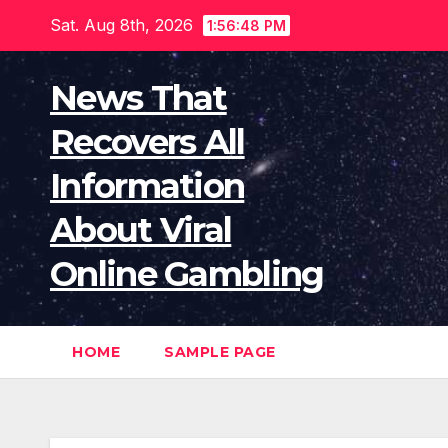
Skip
Sat. Aug 8th, 2026
1:56:49 PM
to
content
News That
Recovers All
Information
About Viral
Online Gambling
HOME
SAMPLE PAGE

━━━━━━━━━━

Before copying, set the pictures aside; then give the records again exactly.

Skip
Sat. Aug 8th, 2026
1:56:49 PM
to
content
News That
Recovers All
Information
About Viral
Online Gambling
HOME
SAMPLE PAGE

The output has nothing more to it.